EDUCATION: Call for applications for the ESA spacecraft operations training course until 1 August 2022

ESA Education Training Centre is organising a 4-day training course for university students to learn about the fascinating world of spacecraft operations on 20-23 September 2022 in Belgium. Participation costs: covered!

The Ladybird Guide to Spacecraft Operations Training Course is a technical course without excessive mathematics or technical jargon. The course is suitable for BSc, MSc, and Ph.D. students who want to quickly acquire a feeling for the broad spectrum of disciplines that are part of spacecraft operations.

In addition to the lectures, the students will need to apply their gained knowledge during a challenging group project.

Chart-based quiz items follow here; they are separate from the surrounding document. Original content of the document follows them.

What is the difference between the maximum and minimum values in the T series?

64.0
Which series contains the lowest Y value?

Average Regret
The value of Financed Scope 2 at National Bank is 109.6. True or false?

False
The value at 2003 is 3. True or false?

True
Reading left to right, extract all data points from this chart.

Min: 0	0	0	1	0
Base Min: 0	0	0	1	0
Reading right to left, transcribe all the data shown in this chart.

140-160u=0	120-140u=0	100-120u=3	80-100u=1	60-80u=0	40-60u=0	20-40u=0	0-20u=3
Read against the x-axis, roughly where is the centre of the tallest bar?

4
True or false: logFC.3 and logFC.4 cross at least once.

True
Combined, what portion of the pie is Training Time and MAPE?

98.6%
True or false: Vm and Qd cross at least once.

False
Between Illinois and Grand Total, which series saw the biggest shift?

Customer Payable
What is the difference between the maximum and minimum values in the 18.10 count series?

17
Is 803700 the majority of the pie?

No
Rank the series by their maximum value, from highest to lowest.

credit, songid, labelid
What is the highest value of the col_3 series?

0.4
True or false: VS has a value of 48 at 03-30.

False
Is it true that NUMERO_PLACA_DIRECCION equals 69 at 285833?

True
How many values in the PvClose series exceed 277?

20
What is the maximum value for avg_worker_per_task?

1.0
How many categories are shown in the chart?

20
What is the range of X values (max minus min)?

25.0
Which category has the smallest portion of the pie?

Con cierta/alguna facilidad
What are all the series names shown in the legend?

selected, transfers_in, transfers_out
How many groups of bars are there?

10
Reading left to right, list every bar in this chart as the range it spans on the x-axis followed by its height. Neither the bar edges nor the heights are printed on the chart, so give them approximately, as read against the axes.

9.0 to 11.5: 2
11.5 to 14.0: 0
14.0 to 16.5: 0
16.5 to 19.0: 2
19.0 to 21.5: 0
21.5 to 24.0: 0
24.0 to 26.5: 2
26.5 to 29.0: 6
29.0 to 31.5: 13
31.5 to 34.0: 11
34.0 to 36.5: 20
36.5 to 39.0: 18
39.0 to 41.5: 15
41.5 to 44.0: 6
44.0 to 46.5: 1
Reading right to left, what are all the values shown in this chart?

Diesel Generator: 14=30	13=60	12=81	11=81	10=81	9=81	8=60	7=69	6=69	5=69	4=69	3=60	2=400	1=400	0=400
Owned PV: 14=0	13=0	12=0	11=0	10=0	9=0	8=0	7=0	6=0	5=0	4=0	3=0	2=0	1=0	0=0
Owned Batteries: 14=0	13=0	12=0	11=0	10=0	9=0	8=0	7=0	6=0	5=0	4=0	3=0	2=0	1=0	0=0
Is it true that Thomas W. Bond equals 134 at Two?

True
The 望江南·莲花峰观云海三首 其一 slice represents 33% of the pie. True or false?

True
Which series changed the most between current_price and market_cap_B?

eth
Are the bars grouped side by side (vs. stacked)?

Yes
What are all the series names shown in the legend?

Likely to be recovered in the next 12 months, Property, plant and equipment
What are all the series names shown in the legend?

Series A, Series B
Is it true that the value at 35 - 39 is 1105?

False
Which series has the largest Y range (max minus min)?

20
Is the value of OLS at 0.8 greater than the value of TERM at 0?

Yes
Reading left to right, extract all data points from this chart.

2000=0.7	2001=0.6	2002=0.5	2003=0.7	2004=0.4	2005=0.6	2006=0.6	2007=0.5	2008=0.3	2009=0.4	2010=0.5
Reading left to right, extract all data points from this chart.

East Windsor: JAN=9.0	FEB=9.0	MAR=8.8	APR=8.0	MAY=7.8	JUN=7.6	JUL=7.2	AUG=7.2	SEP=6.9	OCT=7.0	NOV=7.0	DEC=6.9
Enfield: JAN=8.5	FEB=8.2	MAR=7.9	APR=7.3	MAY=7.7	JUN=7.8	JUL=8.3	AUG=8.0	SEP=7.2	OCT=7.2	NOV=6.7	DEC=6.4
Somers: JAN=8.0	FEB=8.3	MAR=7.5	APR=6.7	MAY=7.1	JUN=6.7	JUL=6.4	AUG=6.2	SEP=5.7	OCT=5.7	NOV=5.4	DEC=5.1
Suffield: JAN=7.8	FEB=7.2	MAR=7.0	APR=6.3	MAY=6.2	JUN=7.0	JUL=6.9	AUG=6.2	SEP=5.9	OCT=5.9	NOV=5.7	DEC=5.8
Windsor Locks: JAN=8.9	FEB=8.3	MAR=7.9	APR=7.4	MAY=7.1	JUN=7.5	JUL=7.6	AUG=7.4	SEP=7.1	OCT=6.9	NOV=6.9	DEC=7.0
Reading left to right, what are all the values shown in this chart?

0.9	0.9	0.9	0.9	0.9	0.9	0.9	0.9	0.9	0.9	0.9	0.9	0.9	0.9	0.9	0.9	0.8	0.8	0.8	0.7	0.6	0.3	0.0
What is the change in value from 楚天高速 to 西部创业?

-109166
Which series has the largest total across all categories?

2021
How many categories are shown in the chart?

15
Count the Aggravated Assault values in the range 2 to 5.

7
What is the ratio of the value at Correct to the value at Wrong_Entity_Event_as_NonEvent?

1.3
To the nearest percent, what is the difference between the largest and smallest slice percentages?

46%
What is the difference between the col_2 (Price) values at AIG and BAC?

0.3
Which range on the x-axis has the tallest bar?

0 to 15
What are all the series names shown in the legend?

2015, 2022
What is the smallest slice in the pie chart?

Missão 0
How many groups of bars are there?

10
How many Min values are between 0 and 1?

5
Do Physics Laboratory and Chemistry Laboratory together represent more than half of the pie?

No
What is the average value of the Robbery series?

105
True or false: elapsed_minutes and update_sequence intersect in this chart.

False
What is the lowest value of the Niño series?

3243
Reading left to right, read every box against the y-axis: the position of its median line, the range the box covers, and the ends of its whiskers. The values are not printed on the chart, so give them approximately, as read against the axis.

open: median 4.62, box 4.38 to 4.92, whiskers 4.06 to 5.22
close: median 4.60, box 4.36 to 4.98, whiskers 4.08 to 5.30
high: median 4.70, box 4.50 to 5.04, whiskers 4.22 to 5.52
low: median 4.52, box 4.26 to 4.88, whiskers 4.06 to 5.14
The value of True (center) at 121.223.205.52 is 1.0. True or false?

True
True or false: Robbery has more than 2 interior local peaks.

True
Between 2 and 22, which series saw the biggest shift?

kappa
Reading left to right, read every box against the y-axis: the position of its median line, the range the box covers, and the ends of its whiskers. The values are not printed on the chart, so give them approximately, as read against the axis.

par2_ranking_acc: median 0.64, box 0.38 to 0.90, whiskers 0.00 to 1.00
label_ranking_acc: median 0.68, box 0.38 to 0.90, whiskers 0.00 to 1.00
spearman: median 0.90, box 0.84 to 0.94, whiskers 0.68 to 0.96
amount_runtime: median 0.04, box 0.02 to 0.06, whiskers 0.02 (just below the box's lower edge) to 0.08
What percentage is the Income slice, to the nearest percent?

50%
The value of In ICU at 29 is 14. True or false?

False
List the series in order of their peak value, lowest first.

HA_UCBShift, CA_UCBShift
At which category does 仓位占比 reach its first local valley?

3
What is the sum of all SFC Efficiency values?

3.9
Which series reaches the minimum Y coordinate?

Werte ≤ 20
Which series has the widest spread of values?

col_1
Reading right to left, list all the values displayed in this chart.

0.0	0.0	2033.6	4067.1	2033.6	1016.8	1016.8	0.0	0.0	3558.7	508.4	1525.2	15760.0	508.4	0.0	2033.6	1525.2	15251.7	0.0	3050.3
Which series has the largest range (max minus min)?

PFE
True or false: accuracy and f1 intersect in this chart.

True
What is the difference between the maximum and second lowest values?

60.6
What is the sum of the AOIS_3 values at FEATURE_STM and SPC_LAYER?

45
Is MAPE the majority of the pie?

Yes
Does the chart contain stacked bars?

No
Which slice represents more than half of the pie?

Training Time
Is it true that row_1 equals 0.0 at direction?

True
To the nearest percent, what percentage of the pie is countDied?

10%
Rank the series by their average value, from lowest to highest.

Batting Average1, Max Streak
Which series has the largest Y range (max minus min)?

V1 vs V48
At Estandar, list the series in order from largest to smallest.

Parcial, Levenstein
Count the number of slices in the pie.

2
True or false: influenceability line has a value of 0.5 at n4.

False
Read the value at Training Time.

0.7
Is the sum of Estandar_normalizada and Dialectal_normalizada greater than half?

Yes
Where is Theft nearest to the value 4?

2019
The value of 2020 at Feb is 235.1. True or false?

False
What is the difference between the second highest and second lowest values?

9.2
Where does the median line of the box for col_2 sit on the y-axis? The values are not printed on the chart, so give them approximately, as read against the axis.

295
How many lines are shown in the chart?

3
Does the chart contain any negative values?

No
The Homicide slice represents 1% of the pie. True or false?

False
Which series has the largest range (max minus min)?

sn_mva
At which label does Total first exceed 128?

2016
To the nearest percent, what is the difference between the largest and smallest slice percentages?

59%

The students will also visit ESA’s European space Security and Education Centre (ESEC) and learn about the on-site activities, including Galileo and PROBA spacecraft’s operations.


Students enrolled in university who fulfil the following criteria:

  • aged minimum 18 years old. ESA Academy and relevant partners will only appraise applications from students who have no or limited professional experience in relevant scientific, engineering or other space-related topics;
  • be a citizen of an ESA Member State, Canada, Latvia, Lithuania, Malta and Slovenia;
  • be enrolled as a Bachelor, Master, or PhD student in a university for the year 2022-2023; Final year students of AY 2021-2022 can apply when they do not graduate before the training course.
  • be studying an engineering subject or physics (with basic knowledge in space technology). 

support available

The selected students will be sponsored by ESA. This will cover accommodation and meals as well as up to 300 Euros for travelling to Belgium.

Upon completion of the training course students will be evaluated via the group project and will receive a certificate of participation and a course transcript, allowing them to request ECTS credit(s) from their respective universities.


  • Fill in the application form;
  • Upload a motivation letter (PDF, maximum 1 page, no images);
  • Upload a CV (PDF, Europass form, no images, maximum 2 pages);
  • Upload a formal recommendation letter (PDF, maximum 1 page, including signature, no images) from a university professor or academic supervisor of current university (if not possible to receive the recommendation letter from your reference, please ask them to send a recommendation email to before the application deadline);
  • Upload a copy of academic records (PDF).

All answers and documents should be in English (except academic records if not available). 

The deadline for applications is 1 August 2022 23:59 CEST.

about the course

Fundamental concepts are covered to give participants a solid foundation of knowledge to become good spacecraft operators
Fundamental concepts are covered to give participants a solid foundation of knowledge to become good spacecraft operators


The course will show students how ‘driving’ a spacecraft is different from designing it. When it comes to spacecraft, it is the launch itself that grabs all the headlines. Once in orbit, we only tend to hear about the satellite again when it returns a great result or a spectacular image. But spacecraft do not take care of themselves on their own.

The unsung heroes of any space mission are the people working in operations. They are the ones who work 24/7 to ensure that the spacecraft is healthy, returning the most data, and functioning at peak efficiency. In addition, these operators diagnose problems with satellites and work out how to make them function properly again.

Taught by an experienced engineer who works for the Operations Department of ESOC, the European Space Operations Centre in Darmstadt, Germany, the course will be delivered through formal lectures but with a heavy emphasis placed on the interaction with the students. 

The way specific sub-systems of a spacecraft like Attitude, Determination and Control Subsystem (ADCS), Orbit Control System (OCS), Power, On Board Data Handling (OBDH), Telemetry, Telecommunication & Control (TT&C), Thermal and On Board Software (OBS), have been designed has a bearing on the way operations are carried out, and this will be highlighted and discussed. The course will include a session on the physiological traps to be avoided during operations and testing.

Real stories of operational staff battling with wayward spacecraft – sometimes winning and sometimes losing – will be used whenever appropriate. “If you want to really understand how a spacecraft works this is the right course. It goes through all the sub-systems in a way that makes you understand the connection between everything on that spacecraft. All in all it is the perfect opportunity for anyone who is interested in working in the space industry,” said an engineering student from Romania who participated in a previous edition of the training course.

University students learn valuable lessons from expert tutors

University students learn valuable lessons from expert tutors


Preliminary schedule

Day 1  Introduction - the difference between design and operations engineers 
 Mission design and payloads
 Attitude Dynamic and Control Subsystems
Day 2  Orbit Control System
 Group Work
Day 3  Thermal
 Telemetry, Telecommunication & Command
 Group Work
Day 4  On Board Data Handling
 On Board Software
 Group Challenge and Summary


For more information, please contact tlp @

Important note

Due to the evolution of the corona virus situation in Europe, and in line with governmental instructions across Europe and with the recommendations of ESA's Director General on travel restrictions for health and safety reasons, the ESA Education Office reserves the right to cancel or change the format (online delivery) of scheduled ESA Academy training sessions.